Two years ago, a friend who is also a Tory MP - indeed, who is now a member of Dave's shadow cabinet - asked me to speak at a dinner in his constituency. I delivered a speech about the wickedness of the European constitution, then not the dead duck it is today. It was a month before the European elections. Afterwards, streams of people queued up to tell me the same thing: that, despite being members of the Tory party, they would all be voting UKIP in the euros.
Dave would like to pretend to the contrary, but a sizeable proportion of those activists on whom his candidates will depend to run their election campaigns in 2009 or 2010 are regular UKIP voters. That is because they regard the Tory party's position on Europe as dishonest and unrealistic. They are right to do so.

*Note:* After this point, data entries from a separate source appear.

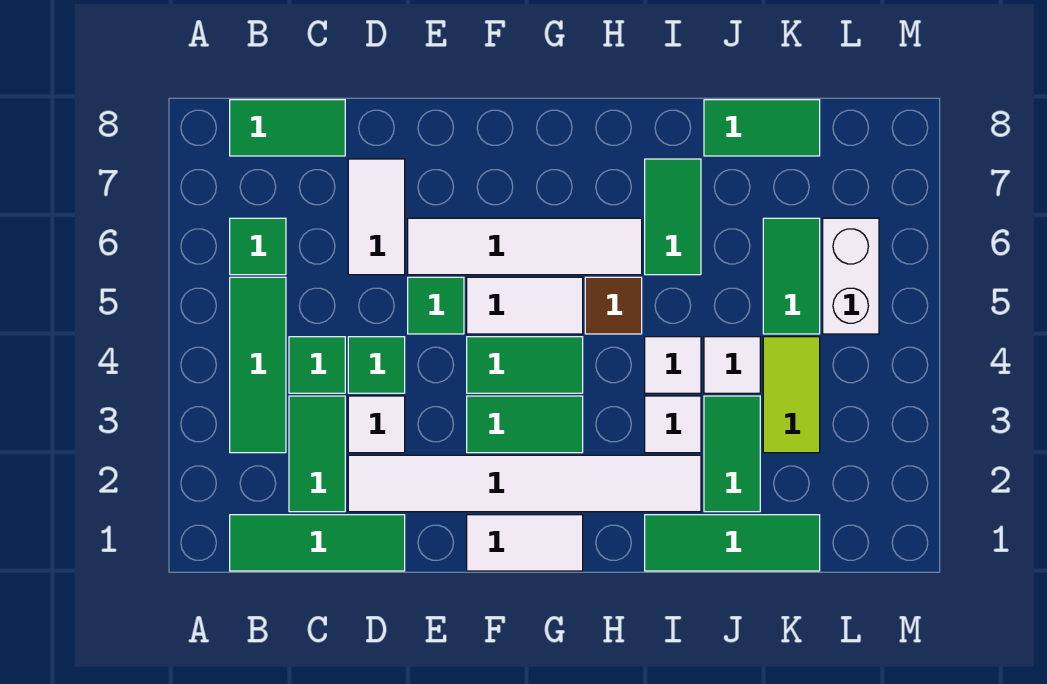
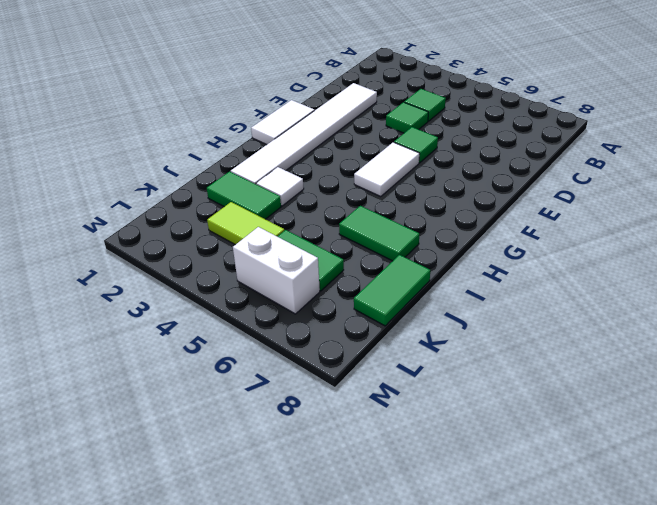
none -> green tile B1:D1 level 1
none -> green tile B3:B5 level 1
none -> green tile B6 level 1

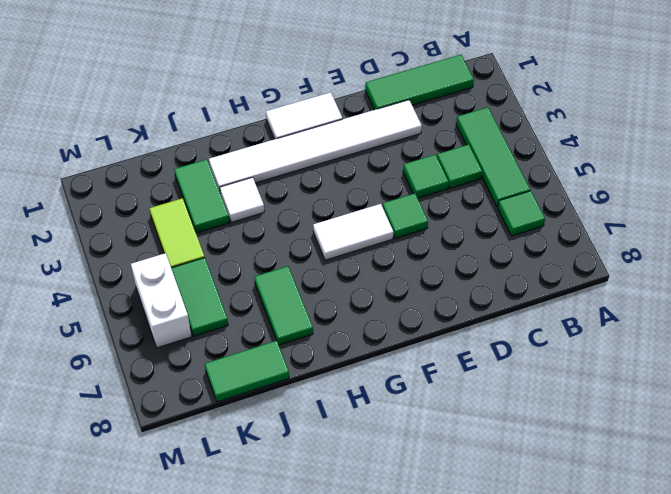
none -> green tile B8:C8 level 1
none -> green tile C2:C3 level 1
none -> white tile D3 level 1

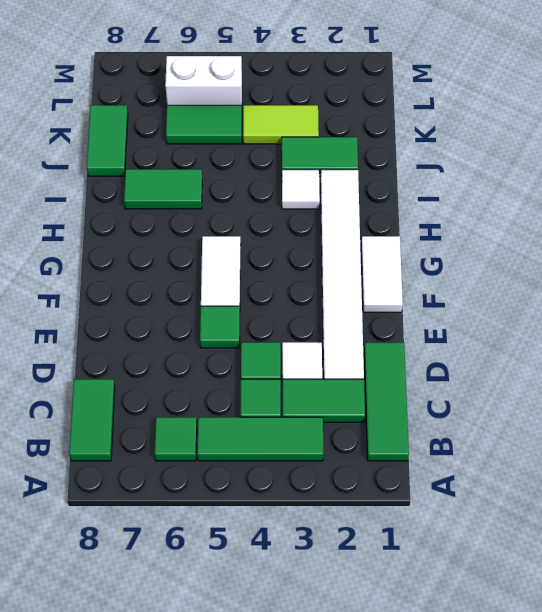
none -> white tile D6:D7 level 1
none -> white tile E6:H6 level 1
none -> green tile F3:G3 level 1

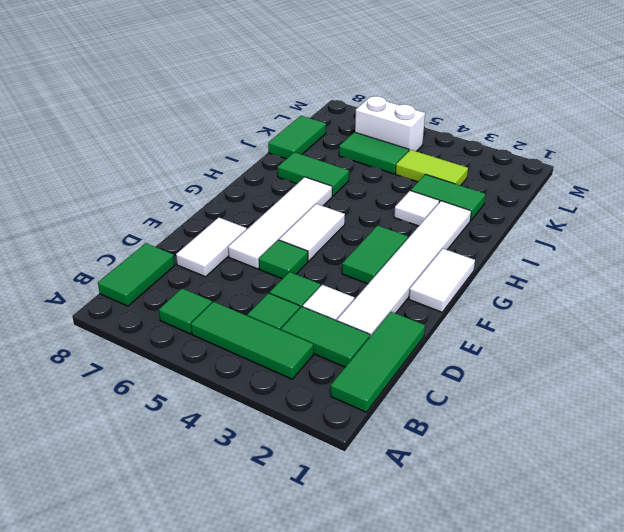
white tile D7:E7 level 1 -> white tile D6:D7 level 1
none -> green tile F4:G4 level 1
none -> brown tile H5 level 1
none -> green tile I1:K1 level 1

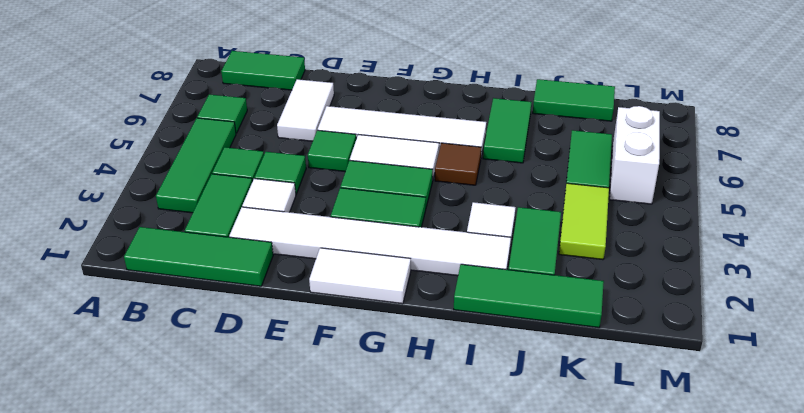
none -> white tile I4 level 1
none -> white tile J4 level 1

This does not make them either loonies or fruitcakes, and by no stretch of the imagination does it make them racists, closet or otherwise. And they will this week have heard what their leader said about them, and been horrified. Indeed, their horror has been eloquently expressed on the letters page of this very paper.

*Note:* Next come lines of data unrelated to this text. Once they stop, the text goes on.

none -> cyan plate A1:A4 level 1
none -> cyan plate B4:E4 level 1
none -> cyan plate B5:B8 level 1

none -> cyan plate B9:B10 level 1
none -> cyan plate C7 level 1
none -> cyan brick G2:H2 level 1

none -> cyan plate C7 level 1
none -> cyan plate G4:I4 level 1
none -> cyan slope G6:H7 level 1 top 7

The more one thinks about what Dave did, the more idiotic he seems. If he finds UKIP's position so appalling, why is he proposing to shift his own MEPs towards it by withdrawing them from the EPP grouping in the European Parliament? It couldn't be because he needed to say that to win the backing of Right-wing MPs during his election campaign, could it, and that, since he has no principles, it was an easy promise to make?

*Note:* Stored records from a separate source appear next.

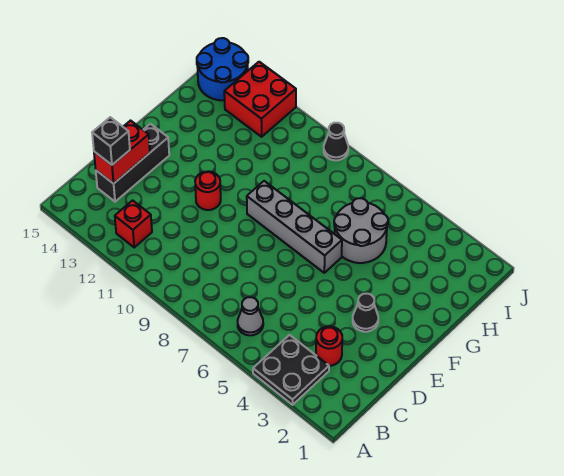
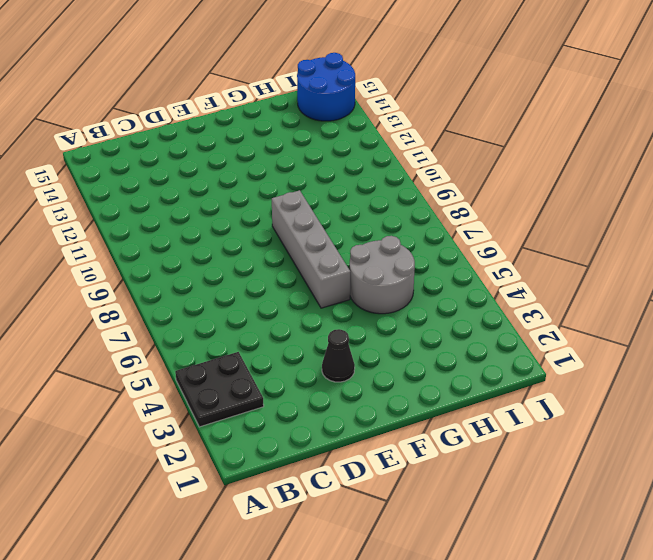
none -> grey cone B6 level 1
none -> red brick B12 level 1
none -> red round brick C3 level 1

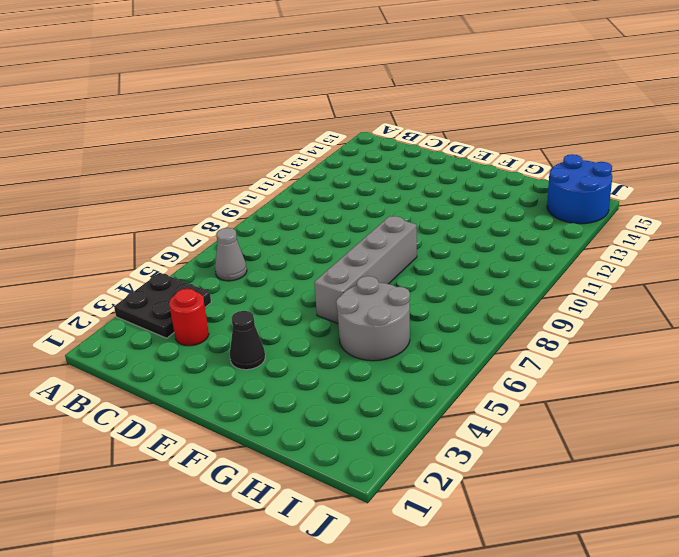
none -> red brick B12 level 1
none -> black brick C14:E14 level 1
none -> red round brick E11 level 1

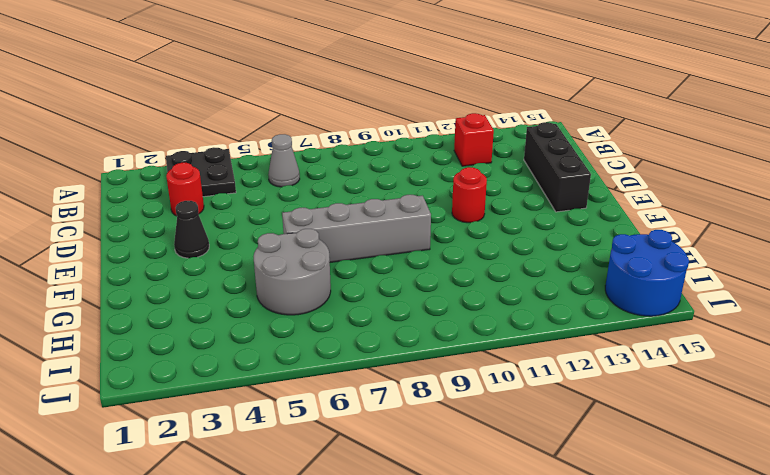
none -> red brick I12:J13 level 1
none -> black cone J9 level 1
none -> red brick C14:D14 level 2

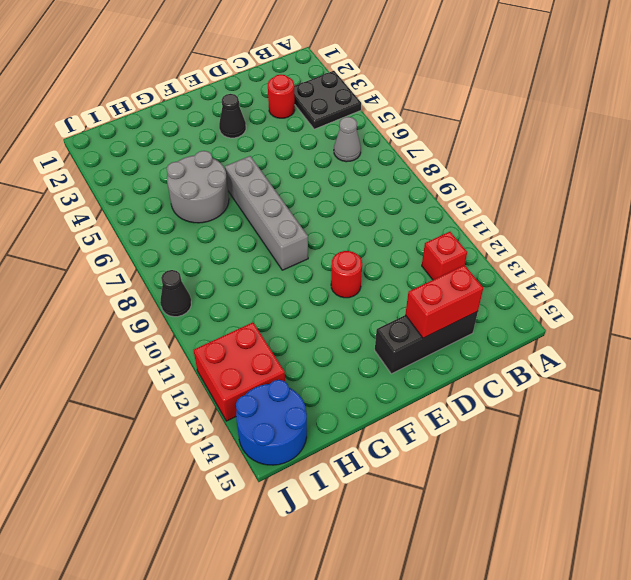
none -> black brick C14 level 3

More stunning even than that, though, is the failure of this man - whose friends are always telling us how clever he is - to apologise for what has universally now been recognised as a damaging and stupid mistake.
With that smug, self-righteous arrogance we have come to expect of a man whose only training for high office was to be a PR spiv, Dave has not only failed to do that, but he has also compounded his offence by attempting to defend himself. The overpaid teenagers who work for him and write his jokes will have told him that this makes him look decisive, resolute and tough. In fact, as older and wiser hands in his own parliamentary party readily concede, it makes him look a little plonker.
Well, Dave, old boy, if you want to continue this strategy of cleaning out your core vote, here are a few more suggestions. Use a keynote speech at your conference this weekend to attack the Women's Institute ("bigots"), the Brigade of Guards ("fascists"), the Salvation Army ("paedophiles"), the Guide Dogs for the Blind Association ("Nazis") and Her late Majesty Queen Elizabeth the Queen Mother ("crackhead"), just to liven things up a bit. And enjoy your retirement!´
The Times have another excellent article today, about the absence of Europe in Cameron's speech. As they point out:
Any policy without a European element is only half a policy, if that.
The reason? Westminster just 'rubber stamps' the Brussels work, and very little original legislation actually comes from MPs. Mr Cameron, trying to appease his eurosceptic supporters said that the Tories would oppose ID cards and regionalisation. Yet both of these come from Europe. A major area he chose to talk about was the environment, now a competence of the EU, and the Court of Justice has precedence to take countries to court if they do not obey EU envirnoment legislation.
As my friend and Tory councillor put to me 'is he a socialist plant?' because Blue Labout is going a pretty good job of being more unrealistic, more incomeptent and more left wing than new Labour!